As with so many things in life, something that I used to think was infuriatingly difficult and cumbersome turns out to be really easy if you just format the data properly
Everybody loves a good data visualisation. I love plots as much as the next weirdo, and I love tinkering with ggplot2 and other tools that let me design them the way I want them to look. It’s fun, and it makes me attractive, and popular, and scientific. Yay for plots.
The dirty truth about plotting data though, is that a distressingly large proportion of the work that goes into making a data visualisation happens before you even get to the fun plotting part. So often all the hard work is done at the data wrangling stage: getting the data into the form that it needs to be in order to create the pretty pictures all the boys love me for.1
I’ve written about this before. When I talked about how to visualise a billion rows of data in R, I spent waaaaaaay more time talking about the data wrangling than about the data visualisation itself.
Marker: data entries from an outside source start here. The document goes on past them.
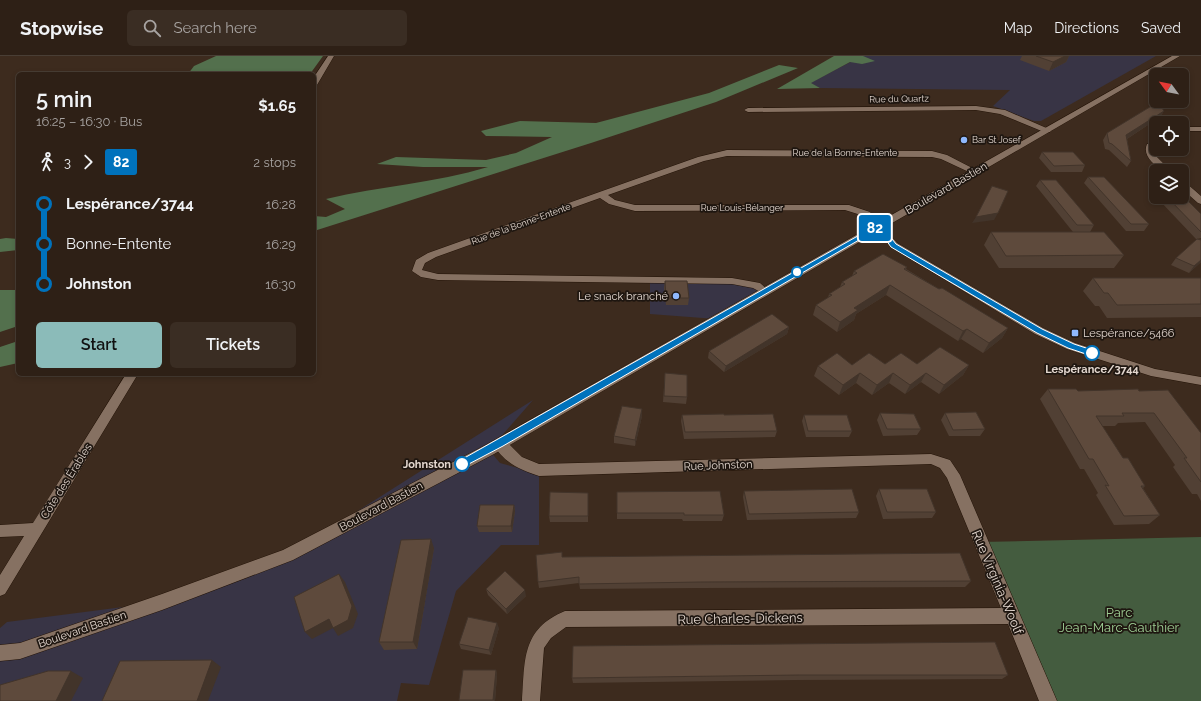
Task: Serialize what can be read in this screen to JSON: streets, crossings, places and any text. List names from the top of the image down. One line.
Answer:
{"streets":{"street":["Rue du Quartz","Rue de la Bonne-Entente","Boulevard Bastien","Rue Louis-Bélanger","Rue Johnston","Côte des Érables","Rue Virginia-Woolf","Rue Charles-Dickens"]},"crossings":[["Rue du Quartz","Boulevard Bastien"],["Rue de la Bonne-Entente","Boulevard Bastien"],["Rue de la Bonne-Entente","Rue Louis-Bélanger"],["Boulevard Bastien","Rue Louis-Bélanger"],["Boulevard Bastien","Rue Johnston"],["Rue Johnston","Rue Virginia-Woolf"],["Rue Virginia-Woolf","Rue Charles-Dickens"]],"parks":["Parc Jean-Marc-Gauthier"],"places":{"other":["Bar St Josef","Le snack branché","Lespérance/3744","Johnston"],"transit":["Lespérance/5466"]},"lines":["bus line 82"],"north":"top left","page":{"header":"Stopwise","search":"Search here","nav":["Map","Directions","Saved"],"on_map":"82","heading":["5 min","16:25 – 16:30 · Bus","$1.65"],"legs":["3","82","2 stops"],"list":[{"name":"Lespérance/3744","value":"16:28"},{"name":"Bonne-Entente","value":"16:29"},{"name":"Johnston","value":"16:30"}],"buttons":["Start","Tickets"]}}
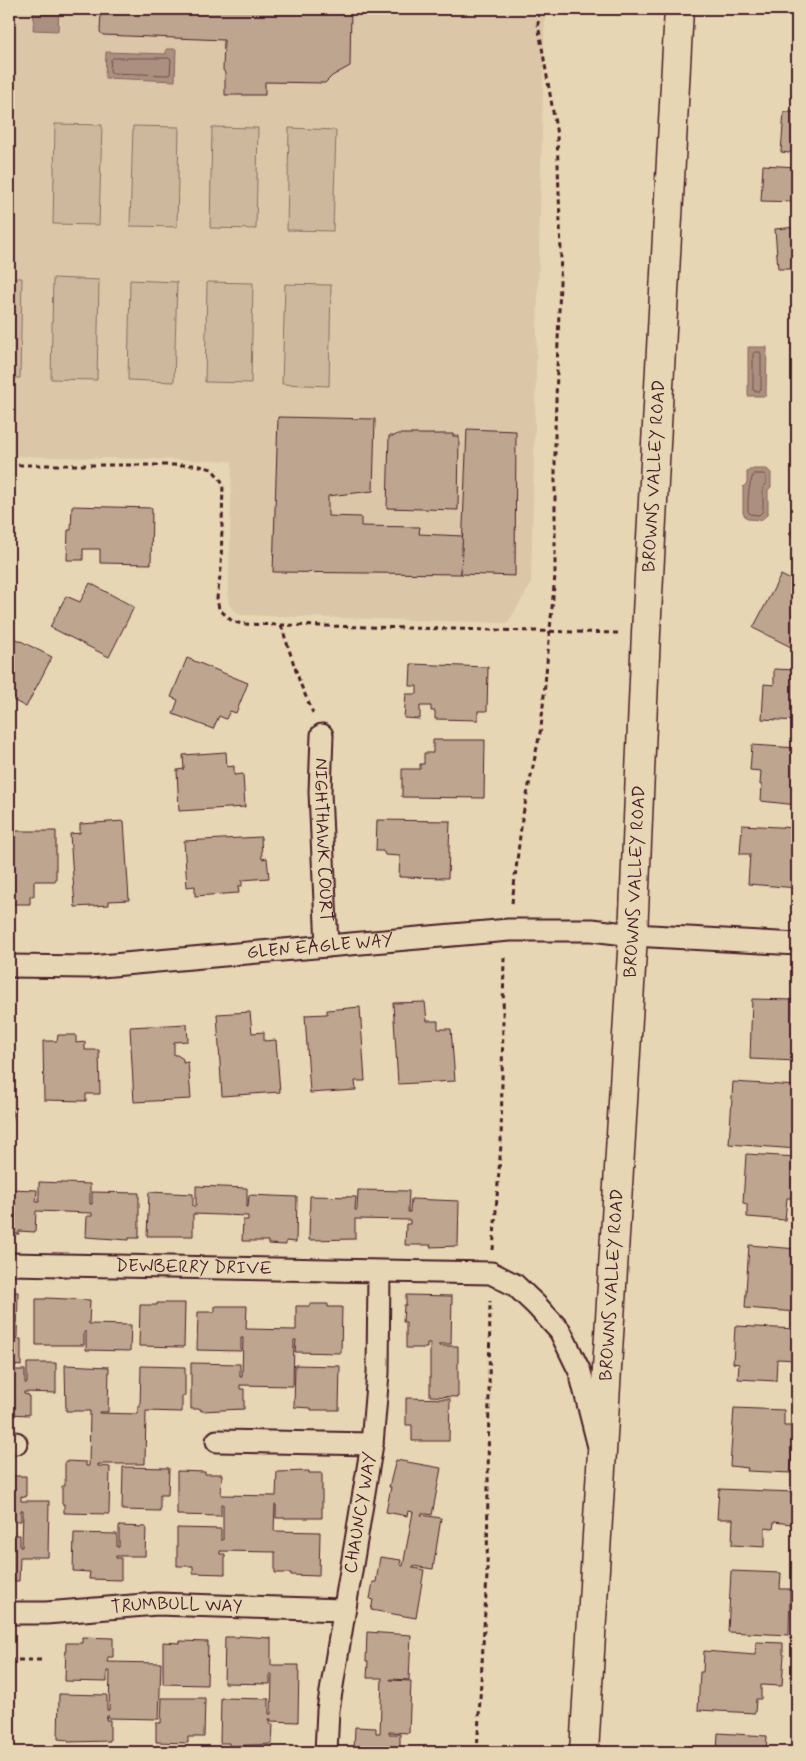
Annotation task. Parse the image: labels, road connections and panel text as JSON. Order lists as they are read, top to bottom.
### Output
{
  "streets": {
    "main road": ["BROWNS VALLEY ROAD"],
    "street": [
      "NIGHTHAWK COURT",
      "GLEN EAGLE WAY",
      "DEWBERRY DRIVE",
      "CHAUNCY WAY",
      "TRUMBULL WAY"
    ]
  },
  "crossings": [
    ["BROWNS VALLEY ROAD", "GLEN EAGLE WAY"],
    ["NIGHTHAWK COURT", "GLEN EAGLE WAY"],
    ["DEWBERRY DRIVE", "CHAUNCY WAY"],
    ["CHAUNCY WAY", "TRUMBULL WAY"]
  ]
}
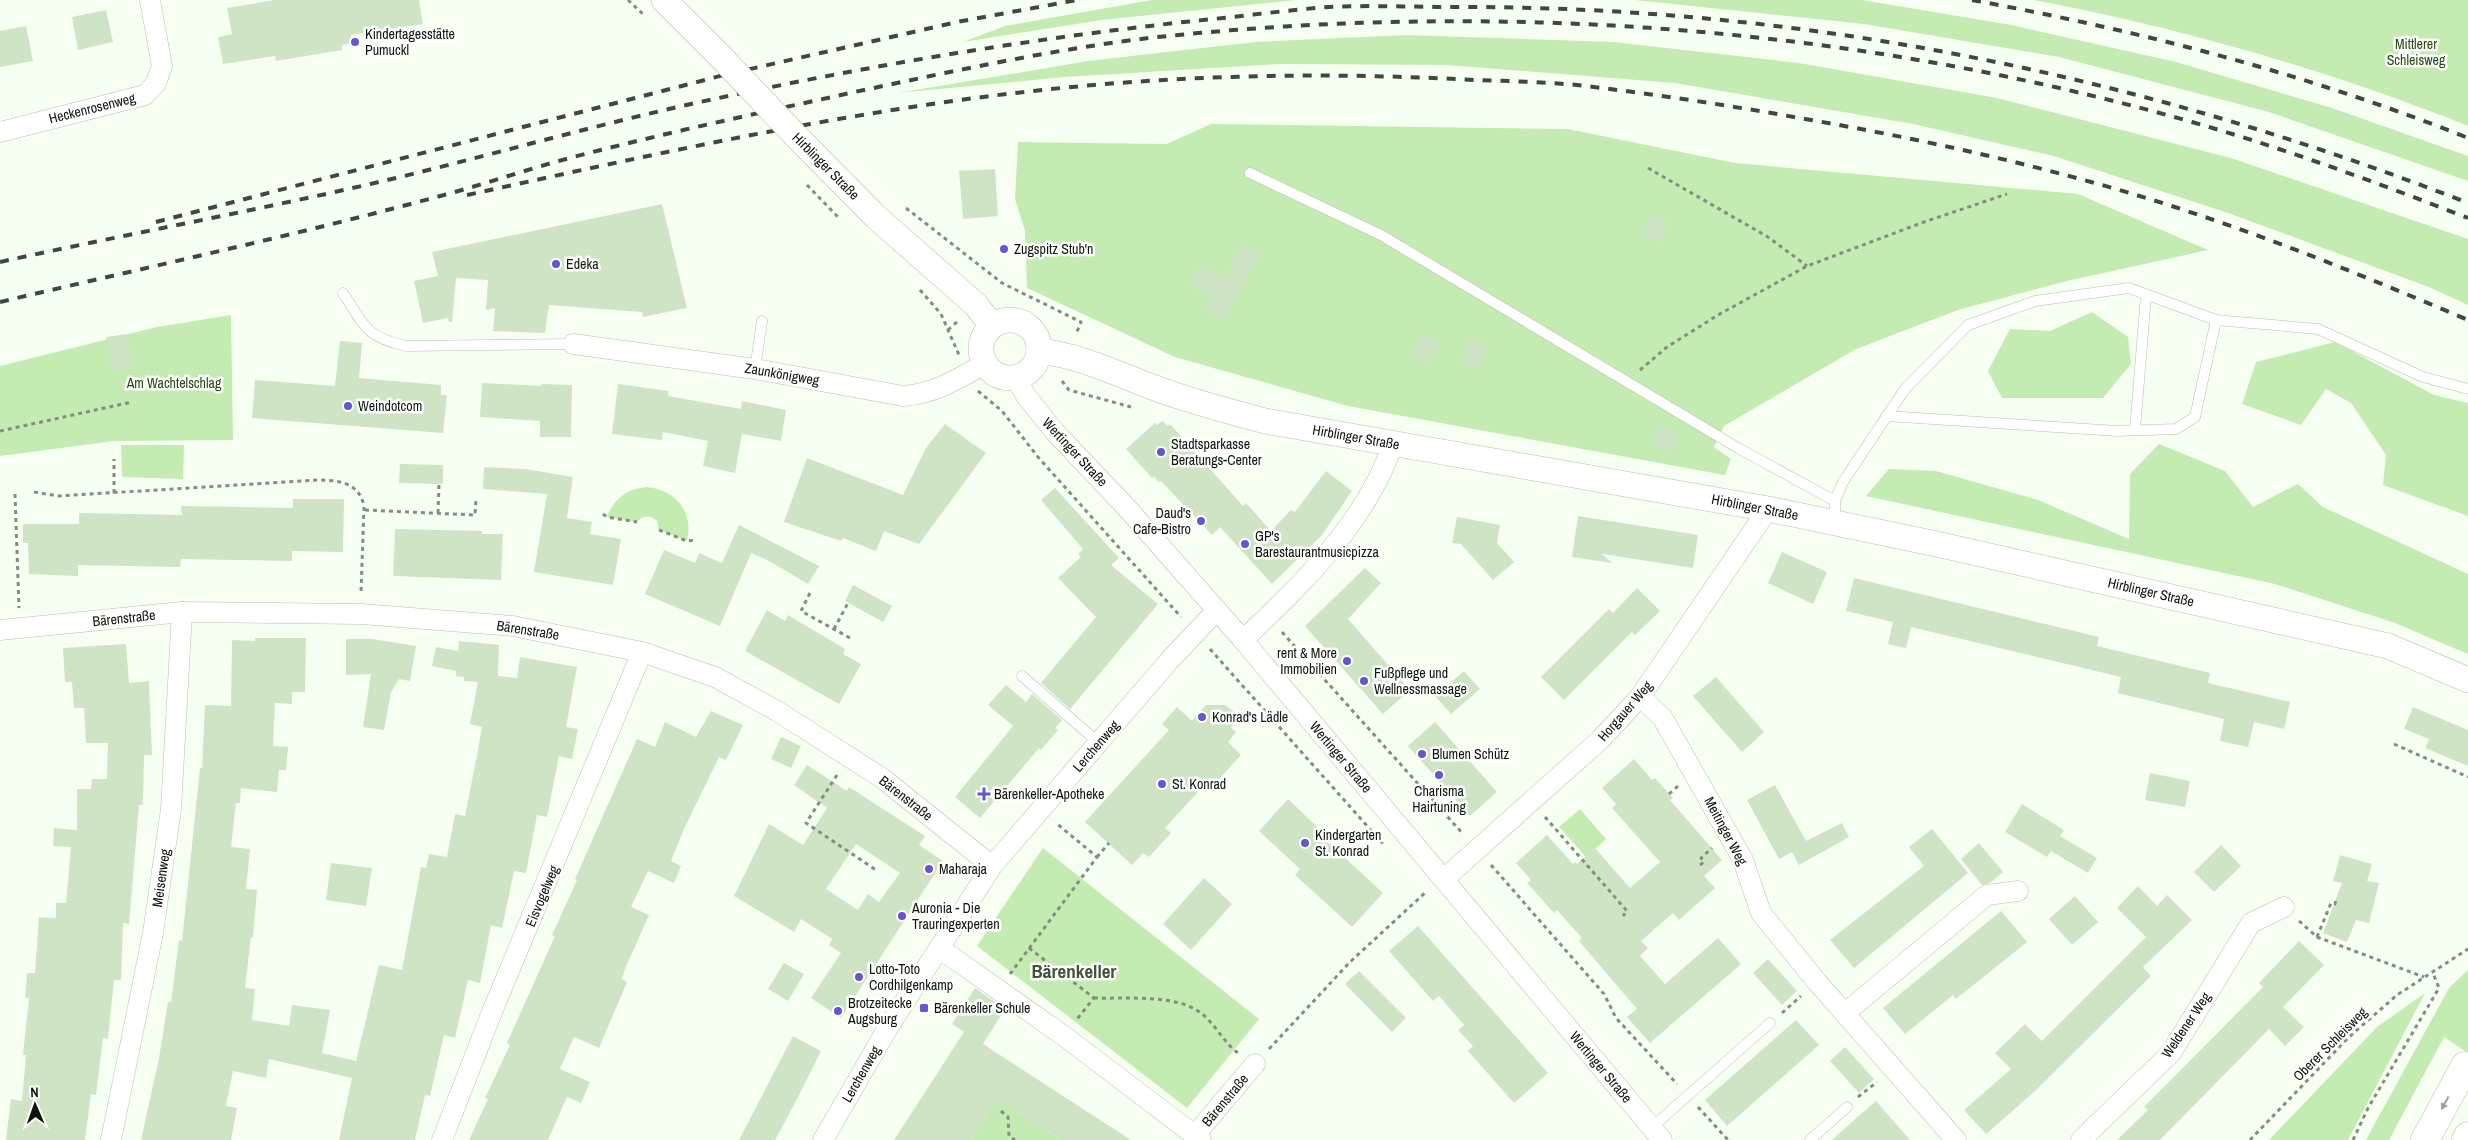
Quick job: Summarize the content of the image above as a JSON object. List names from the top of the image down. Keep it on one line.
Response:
{"streets":{"street":["Heckenrosenweg","Hirblinger Straße","Zaunkönigweg","Wertinger Straße","Bärenstraße","Horgauer Weg","Lerchenweg","Meitinger Weg","Meisenweg","Eisvogelweg","Weldener Weg"],"path":["Oberer Schleisweg"]},"crossings":[["Hirblinger Straße","Zaunkönigweg"],["Hirblinger Straße","Wertinger Straße"],["Hirblinger Straße","Horgauer Weg"],["Zaunkönigweg","Wertinger Straße"],["Wertinger Straße","Horgauer Weg"],["Wertinger Straße","Lerchenweg"],["Bärenstraße","Lerchenweg"],["Bärenstraße","Meisenweg"],["Bärenstraße","Eisvogelweg"],["Horgauer Weg","Meitinger Weg"]],"districts":["Bärenkeller"],"parks":["Mittlerer Schleisweg","Am Wachtelschlag"],"places":{"other":["Kindertagesstätte Pumuckl","Zugspitz Stub'n","Edeka","Weindotcom","Stadtsparkasse Beratungs-Center","Daud's Cafe-Bistro","GP's Barestaurantmusicpizza","rent & More Immobilien","Fußpflege und Wellnessmassage","Konrad's Lädle","Blumen Schütz","Charisma Hairtuning","St. Konrad","Kindergarten St. Konrad","Maharaja","Auronia - Die Trauringexperten","Lotto-Toto Cordhilgenkamp","Brotzeitecke Augsburg"],"health":["Bärenkeller-Apotheke"],"transit":["Bärenkeller Schule"]},"north":"top"}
That’s where all the hard work is done.
And so it is with considerable displeasure that I come to the vexing topic of drawing scatterplot matrices in ggplot2. As a mathematical psychologist this was a task I had to perform regularly and it annoyed me. As a data scientist, it was also a task I had to perform regularly, and it annoyed me. But now I am a pharmacometrician,2 and… yep, I still have to perform this task regularly, and it still annoys me.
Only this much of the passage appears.